◆ WHAT TO PRODUCE
Task for the records below: please copy exactly, and only, the lines from the one containing "- teapot [297,390,349,431]" to the last line, both included, leaving out the pictures.

"""

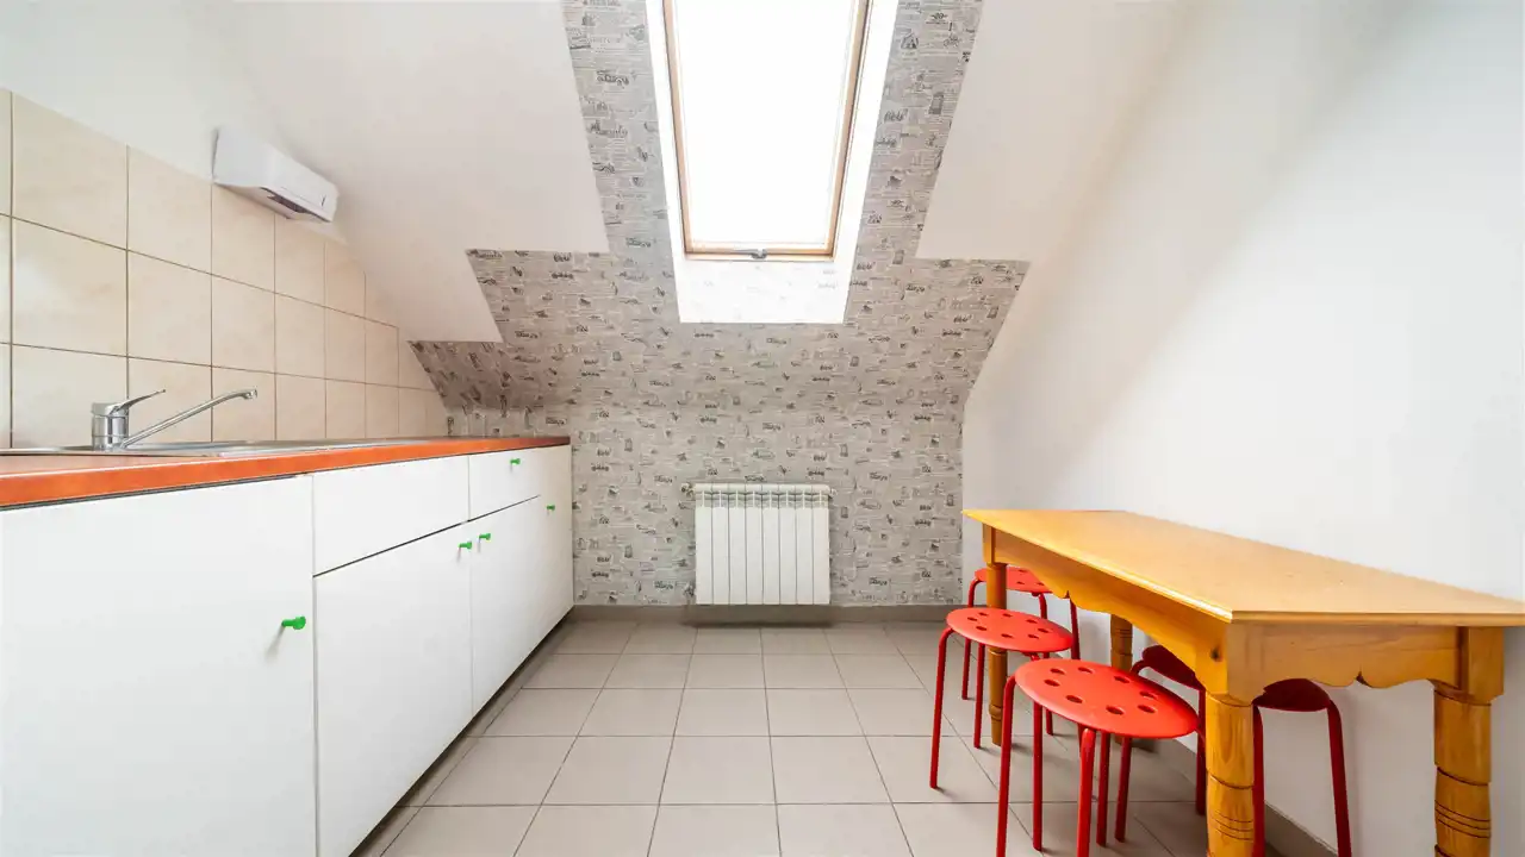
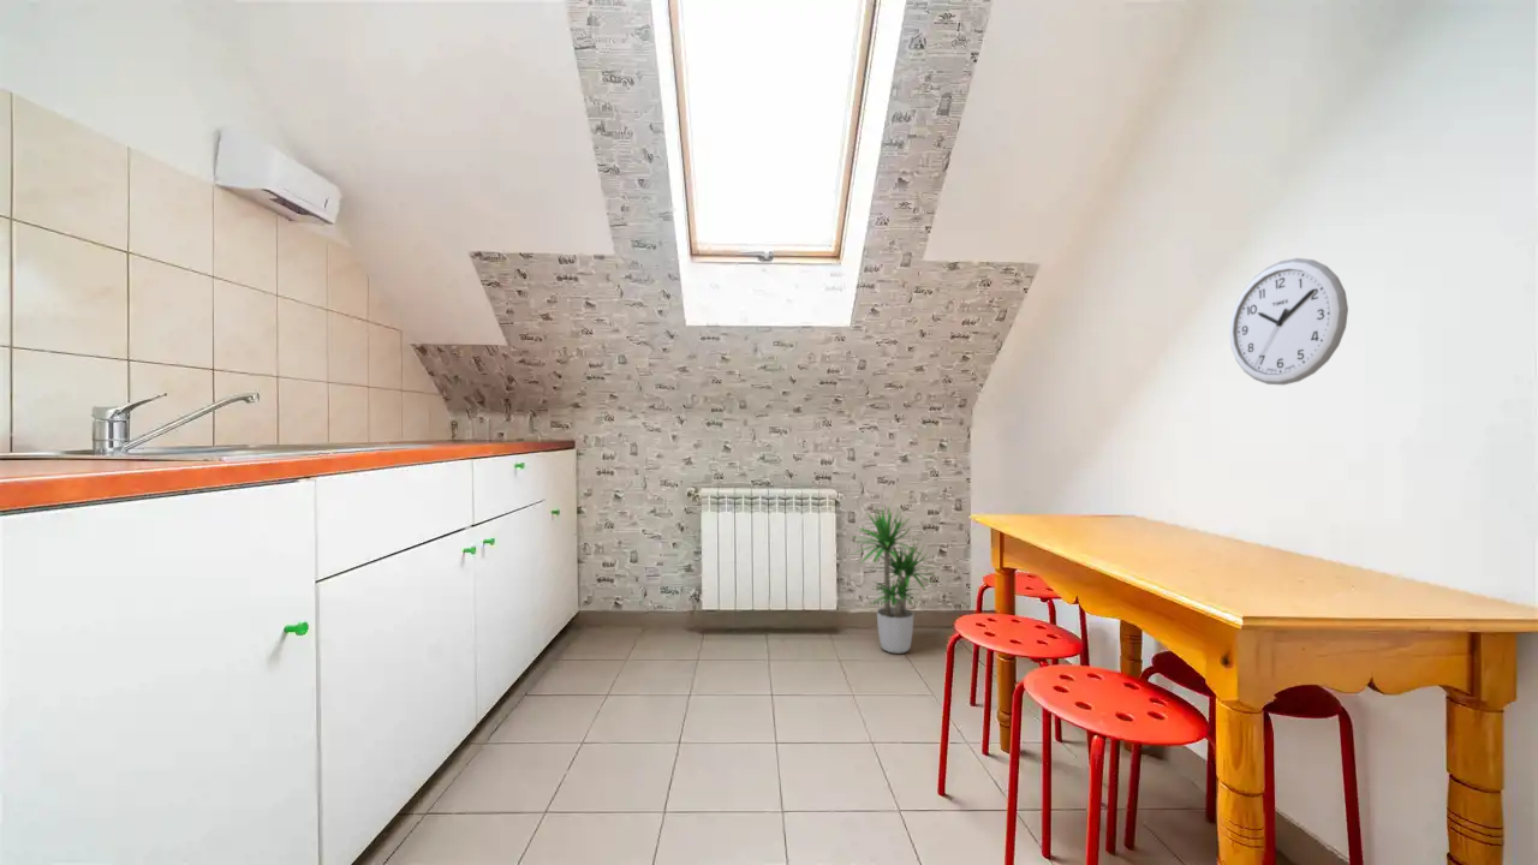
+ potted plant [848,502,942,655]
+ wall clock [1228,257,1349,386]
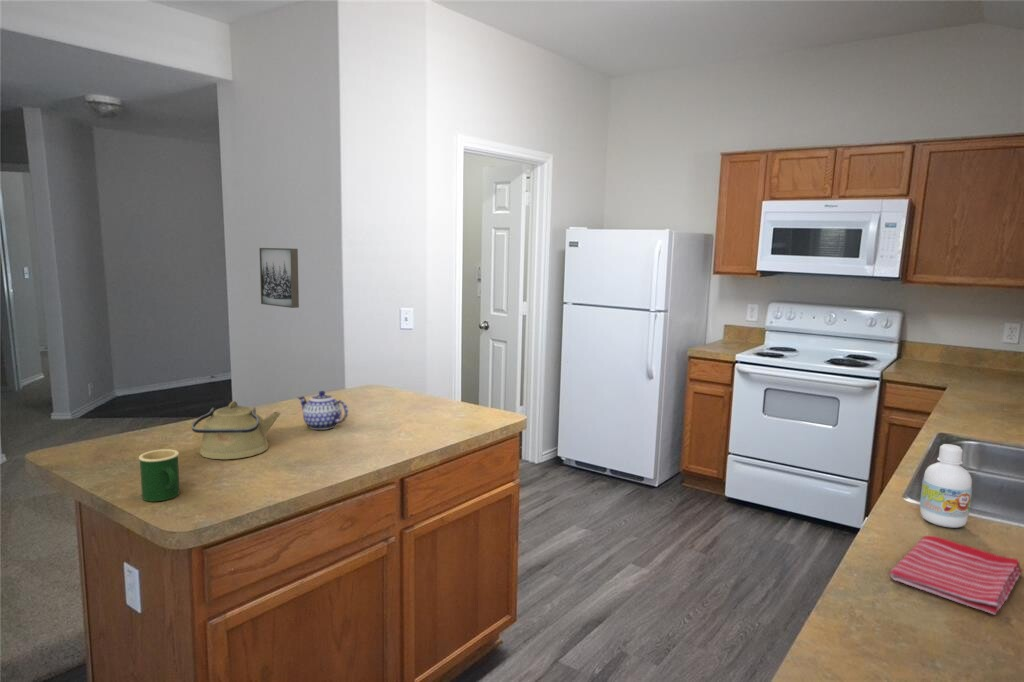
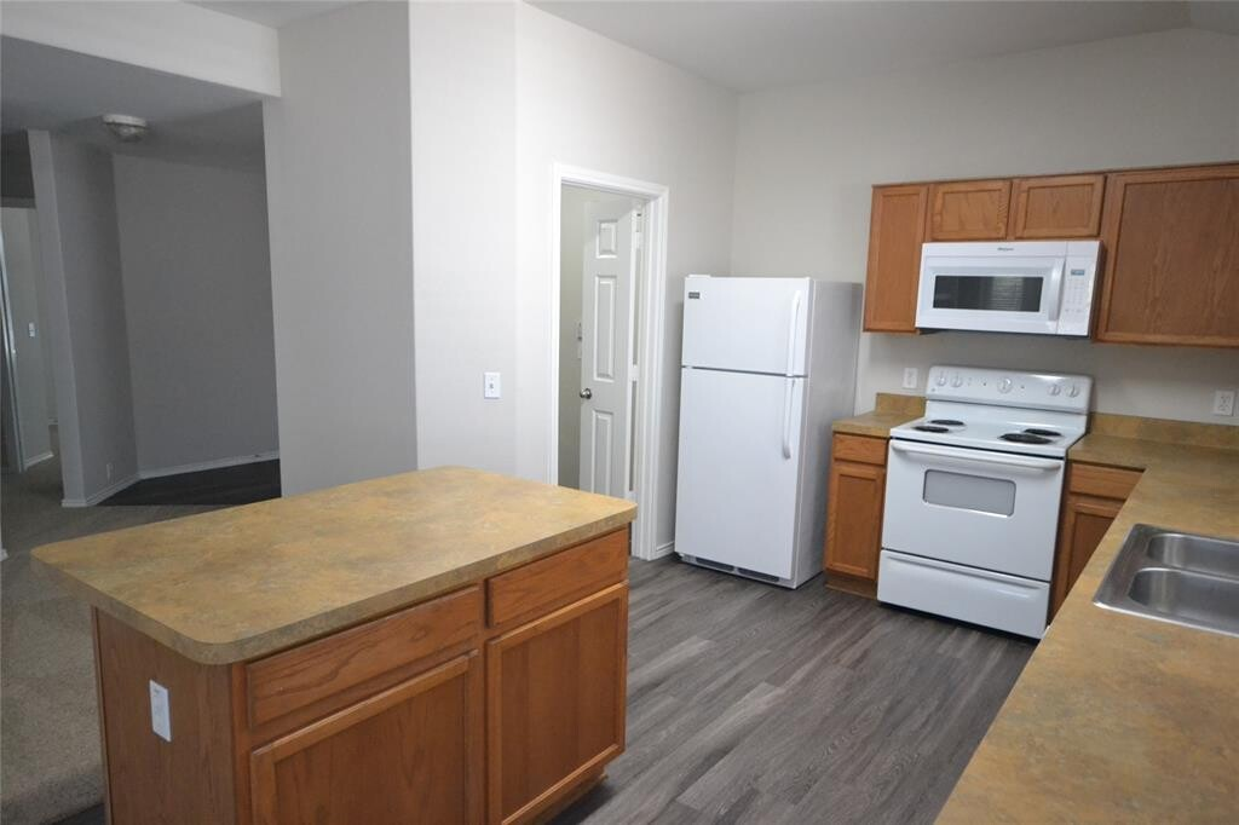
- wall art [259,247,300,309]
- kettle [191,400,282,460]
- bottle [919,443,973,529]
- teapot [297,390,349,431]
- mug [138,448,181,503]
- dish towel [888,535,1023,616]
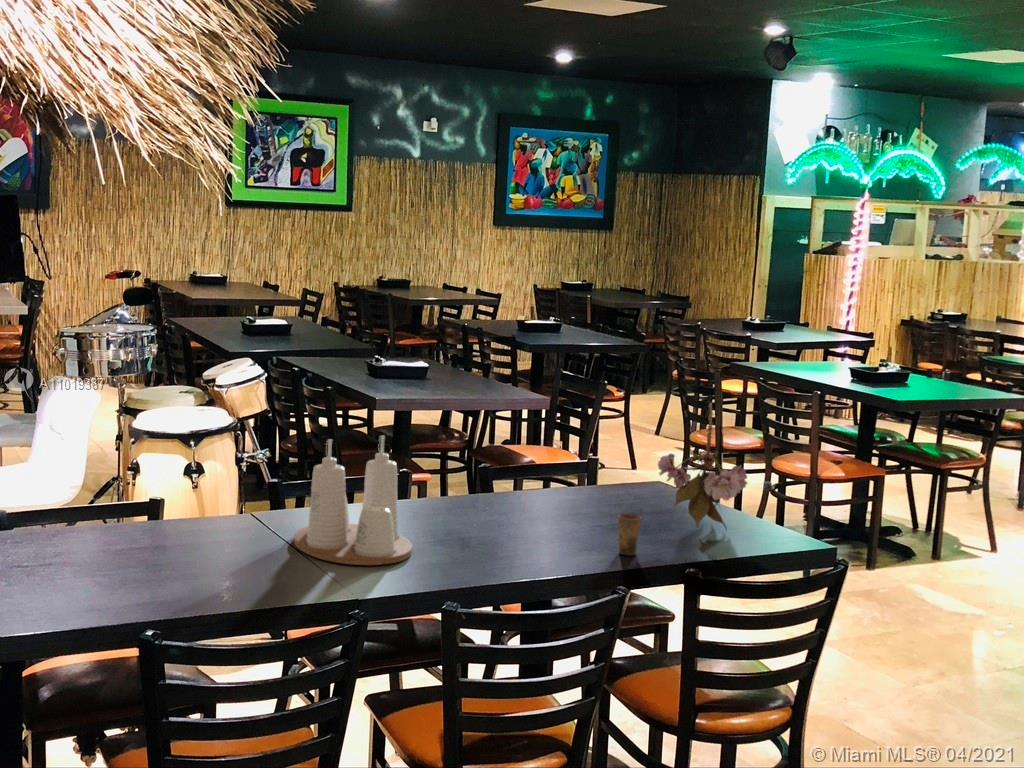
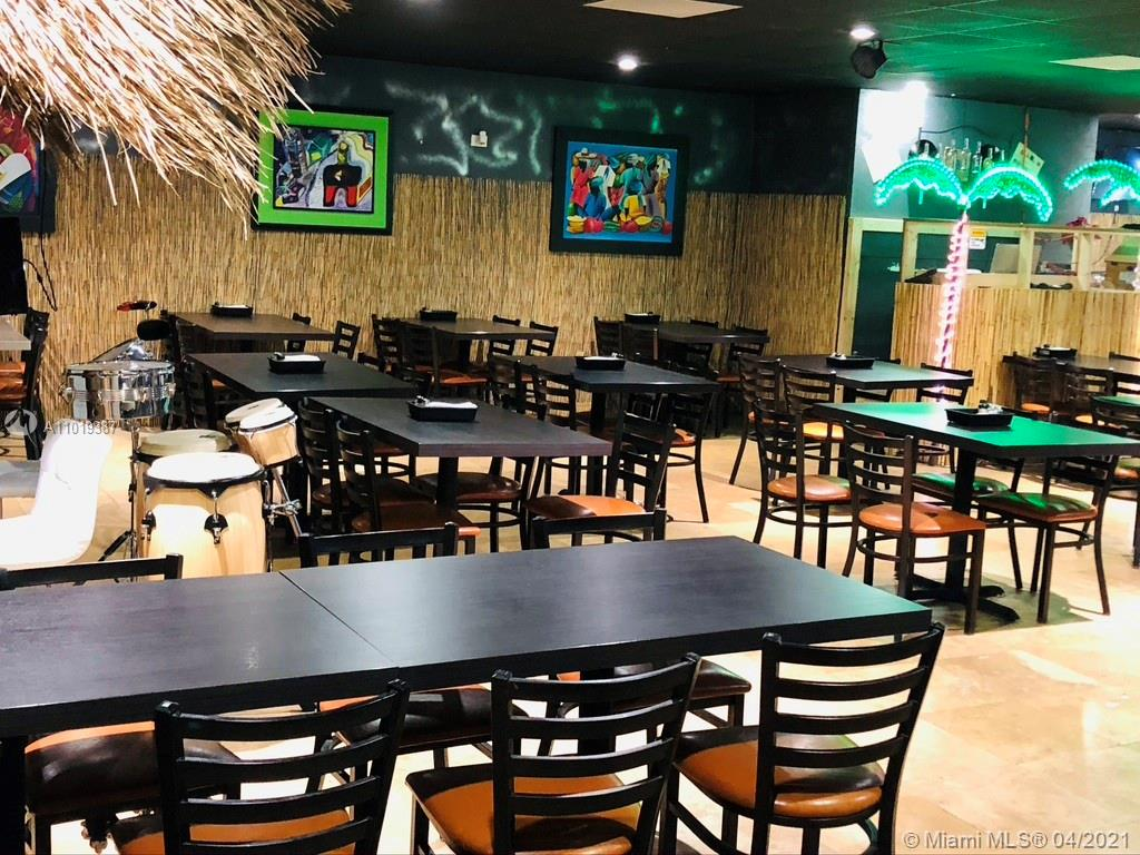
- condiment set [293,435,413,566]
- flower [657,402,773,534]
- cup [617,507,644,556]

"""

◆ ANSWER TO THIS TASK
- teapot [297,390,349,431]
- mug [138,448,181,503]
- dish towel [888,535,1023,616]
- condiment set [293,435,413,566]
- flower [657,402,773,534]
- cup [617,507,644,556]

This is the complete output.